45 % des salariés interrogés ont déclaré avoir télétravaillé depuis le début de la crise sanitaire. Parmi eux, si 85 % le vivent bien, ils sont 47 % à remarquer son impact négatif sur les liens sociaux et le collectif. Ce pourcentage passe à 75 % lorsque les élus répondent à la même question. Les conditions de travail (92 %), la santé et les risques psychosociaux (91 %) demeurent les sujets prioritaires à traiter en CSE pour les élus.

Quelles attentes pour le prochain quinquennat ?

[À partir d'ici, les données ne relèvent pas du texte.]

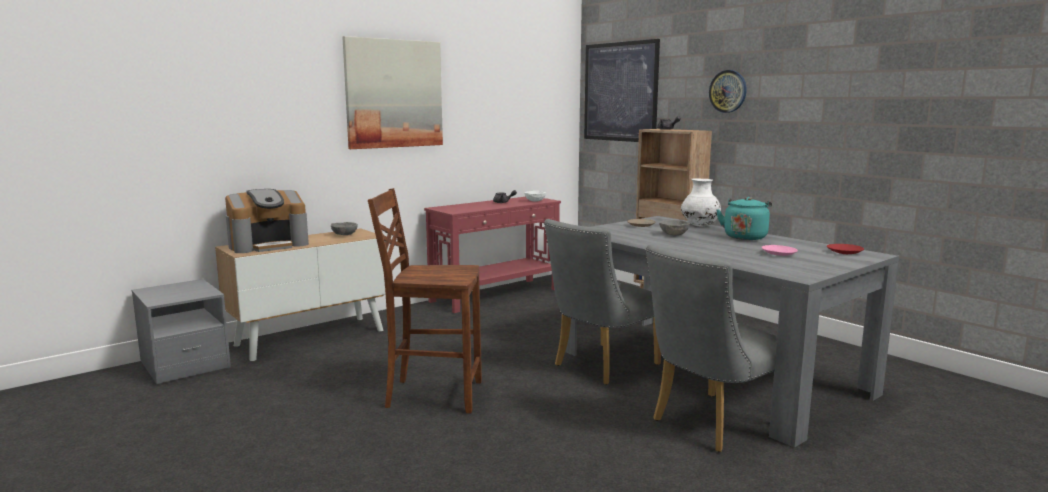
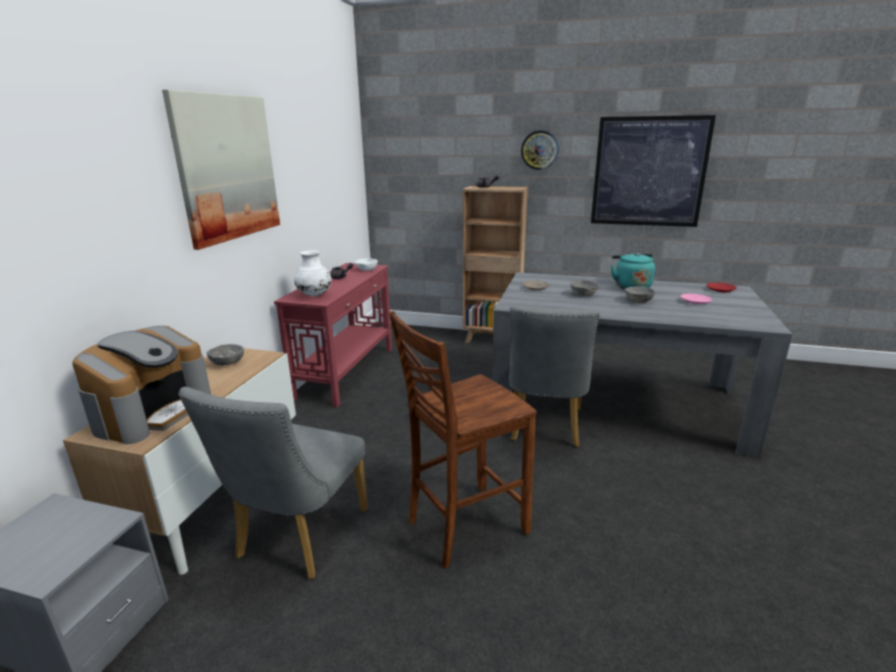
camera: 35 degrees left, 10 degrees up
picture [584,39,660,142] -> picture moved to [591,115,716,227]
grey chair [646,245,777,452] -> grey chair moved to [179,387,368,579]
white vase [681,179,721,227] -> white vase moved to [294,250,332,297]
none -> grey bowl [625,286,655,303]

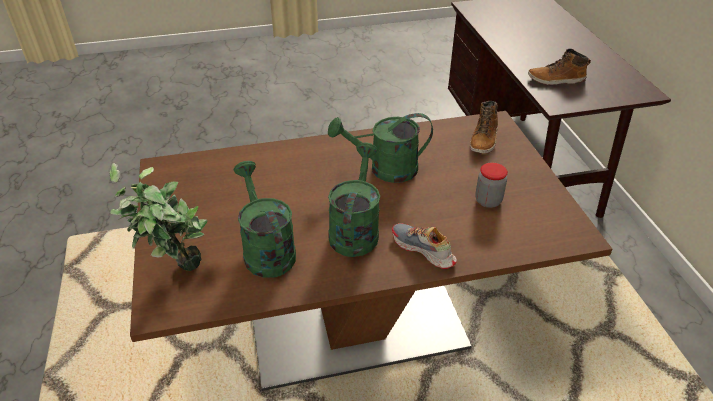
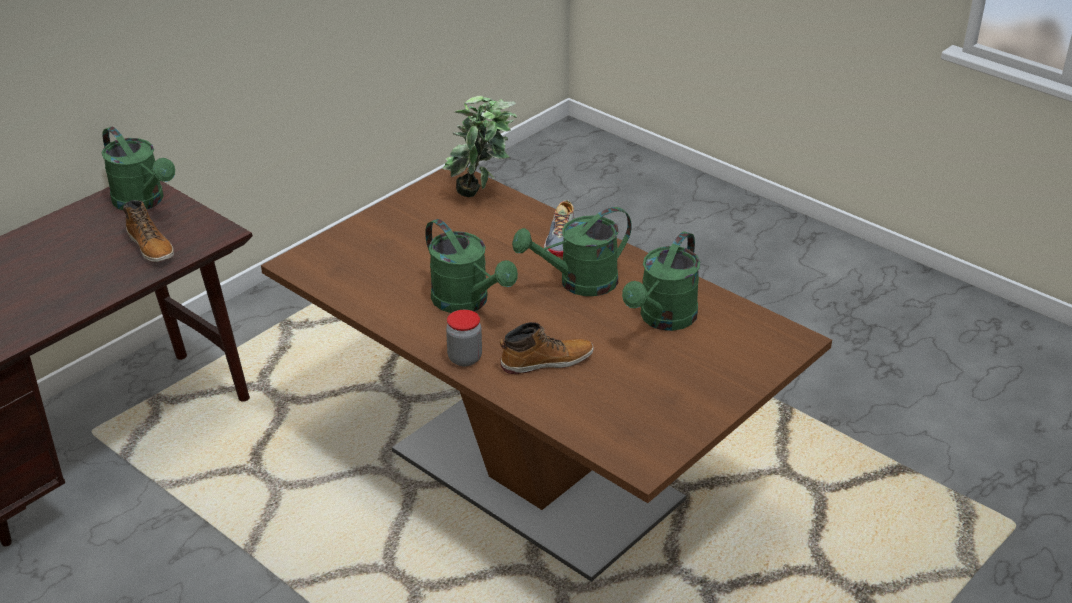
camera: 125 degrees left, 5 degrees down
potted plant [110,163,208,271] -> potted plant moved to [442,96,517,197]
boot [470,101,498,154] -> boot moved to [500,322,594,374]
jar [475,163,508,208] -> jar moved to [446,310,482,366]
none -> green watering can [102,127,175,210]

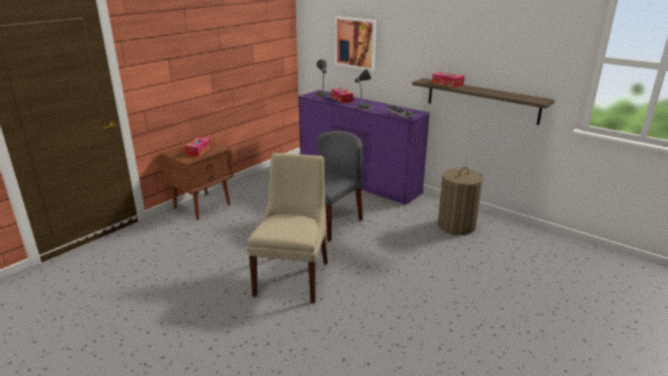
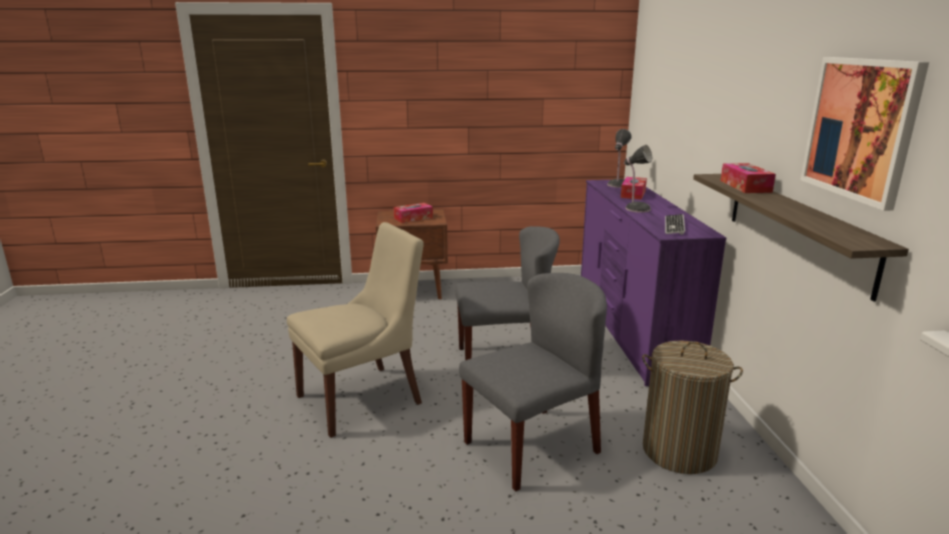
camera: 45 degrees right, 5 degrees down
picture [335,16,376,71] -> picture moved to [800,57,929,211]
none -> grey chair [459,273,607,491]

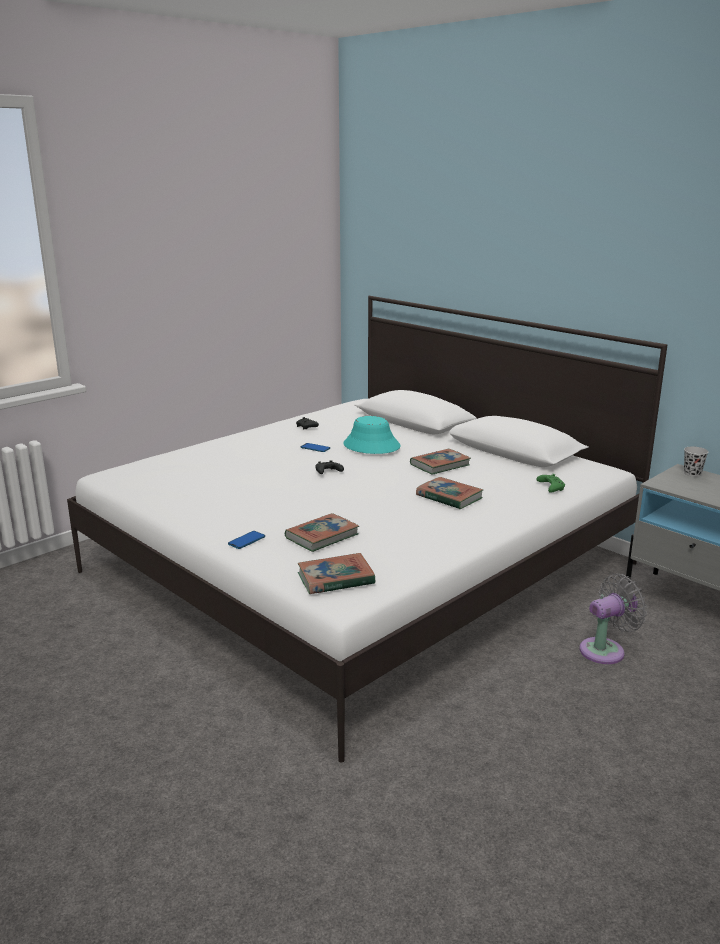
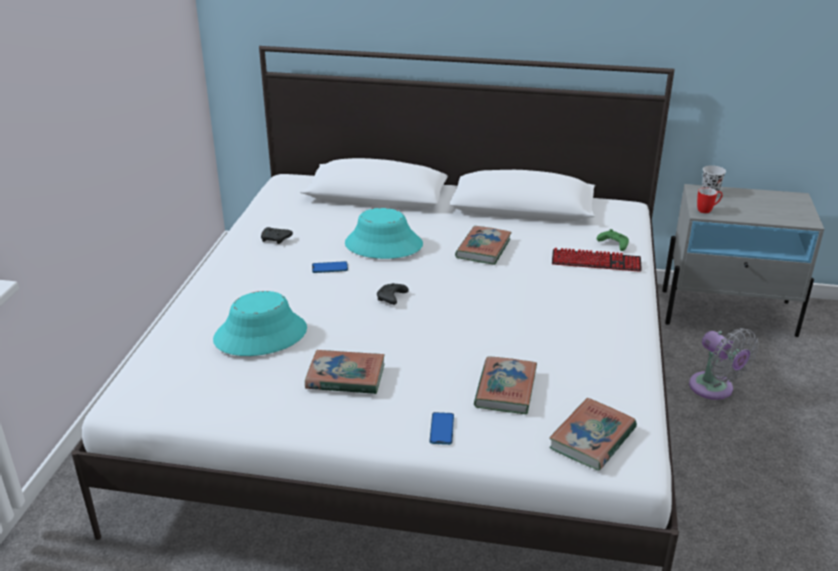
camera: 35 degrees left, 10 degrees up
book [416,477,483,509] -> book moved to [305,350,385,394]
grey fan [580,574,647,664] -> grey fan turned 120 degrees clockwise [689,328,759,400]
none -> turquoise hat [213,291,307,356]
none -> keyboard [552,248,642,272]
none -> mug [697,187,723,213]

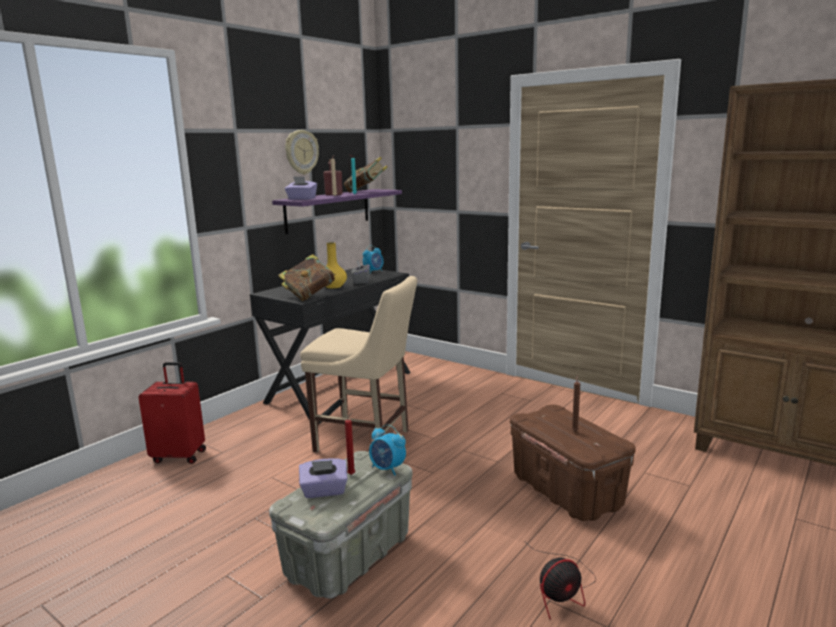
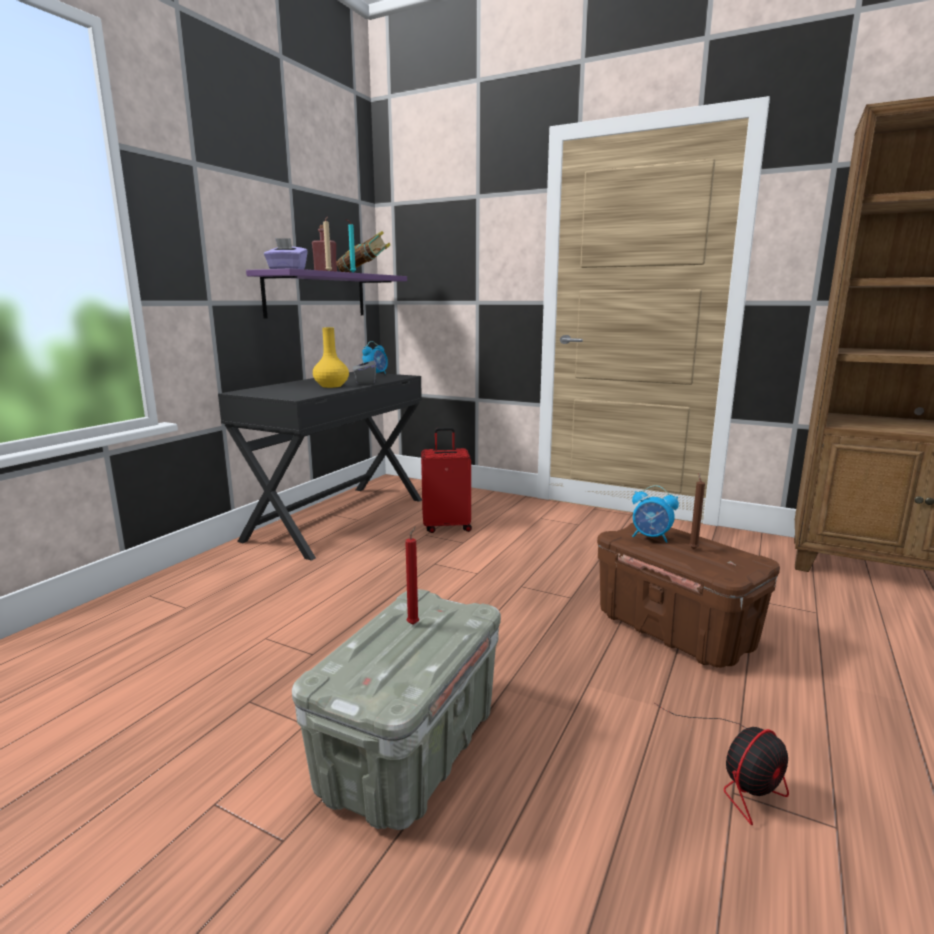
camera: 10 degrees left, 0 degrees up
red suitcase [138,362,206,464] -> red suitcase moved to [421,427,472,533]
book [278,254,335,301] -> none
wall clock [285,130,319,175] -> none
purple tissue box [299,458,348,498] -> none
beige chair [300,276,417,452] -> none
alarm clock [369,424,406,475] -> alarm clock moved to [632,485,679,543]

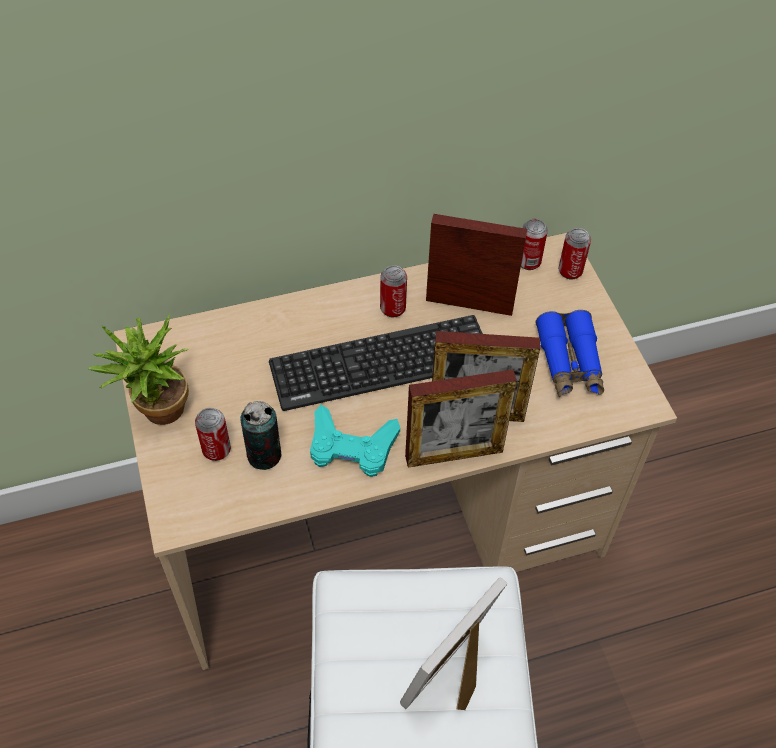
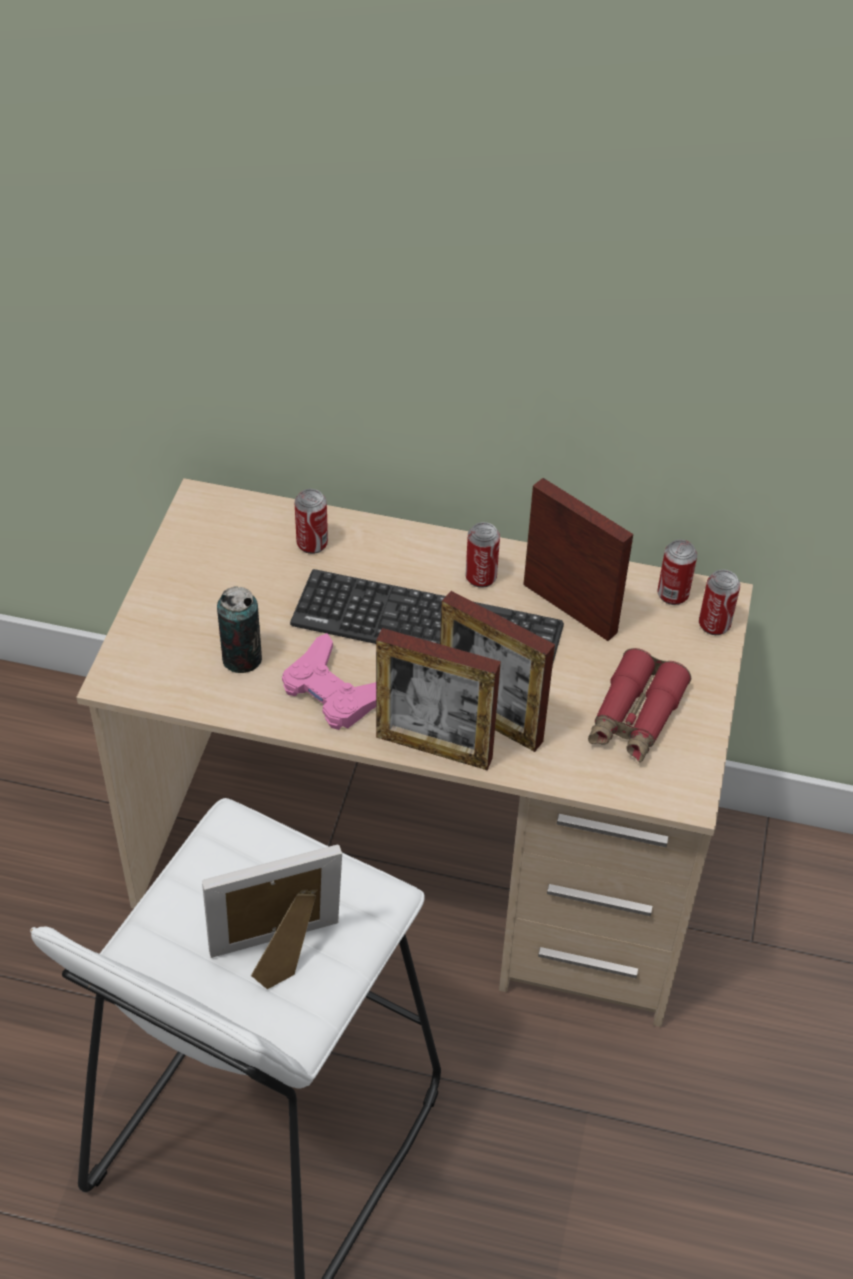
camera: 30 degrees right, 5 degrees down
potted plant [88,314,189,425] -> none
can [195,408,231,461] -> can moved to [295,489,328,554]
turquoise game controller [310,405,400,477] -> pink game controller [282,633,376,730]
blue binoculars [535,310,604,397] -> red binoculars [588,648,691,762]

Les élus ne manquent pas d'idées à l'égard des candidats à la présidentielle. 98 % souhaitent un renforcement du poids des avis émis par le CSE, notamment via la mise en place d'un avis conforme. 95 % appellent de leurs voeux un agenda social articulant consultations et négociations. Ils sont 94 % à réclamer un meilleur accès à la BDESE et 93 % à demander du temps de délégation et des moyens supplémentaires. En 5ème position arrive le recentrage des réunions de CSE sur les sujets importants (91 %), suivi d'un dialogue social plus proche du terrain (88 %), de la mise en place d'une cogestion à la française (87 %) et d'un développement du dialogue social sur la transition climatique (84 %).

58 % d'entre eux restent pessimistes sur les négociations salariales, dans un contexte global de tensions sur les prix et d'exigence pouvoir d'achat.